I might as well come right out and say it: Yes, I cried during The Curious Case of Benjamin Button. Even if I am known to be a sentimental fool at times, I am usually not a chronic bawler at movies I review. These tears say quite a lot, okay?

Credit for the waterworks must go to an impeccably strong source material: F Scott Fitzgerald’s 1920s short story.

But the ridiculously compelling and strangely heart-rending story of Benjamin Button, a man who ages in reverse, and all his little adventures is made even more charming with excellent turns by Cate Blanchett as Daisy, the ballerina who captures Benjamin’s heart; Tilda Swinton as his short-lived dalliance; and Taraji P Henson as his ever-loving surrogate mother.

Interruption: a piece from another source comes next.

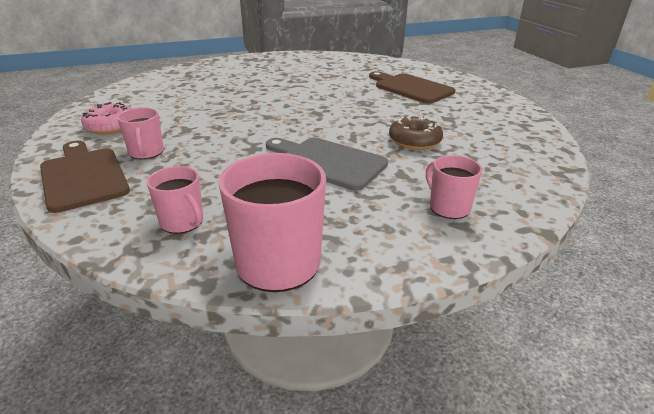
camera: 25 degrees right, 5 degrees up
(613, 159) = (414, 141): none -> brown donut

Pretty boy movie star Brad Pitt is surprisingly competent as the titular Button but does not deserve his Oscar nod.

Detractors might say stretching Fitzgerald’s slender, unsentimental short into an expansive 166-minute major motion picture (it really is a tad too long) is a misstep, but the success of Forrest Gump will tell you audiences love the “life-love-epic” — heart-tugs and all. And so do the 13 Oscar nominations the film has racked up.

The film’s sheer vastness, covering a lifetime with cinematic flourishes and jaw-dropping special ageing effects make it an epic success.

Director David Fincher, in a 180-degree turn from previous macabre outings such as Se7en and Fight Club, manages to create an alternately romantic, haunting, poignant, funny, melancholic journey that resonates, in spite of its length.

But it is not without its nicks and dents. Given the arc of the story, the movie effectively climaxes in the middle, feeling like it’s over before it begins to end. Button as a character also begins to wane, starting off as the most interesting and ending off the most bland.

That said, Fincher, his cast and technical team charmingly triumph with a film as gentle and curious as its protagonist.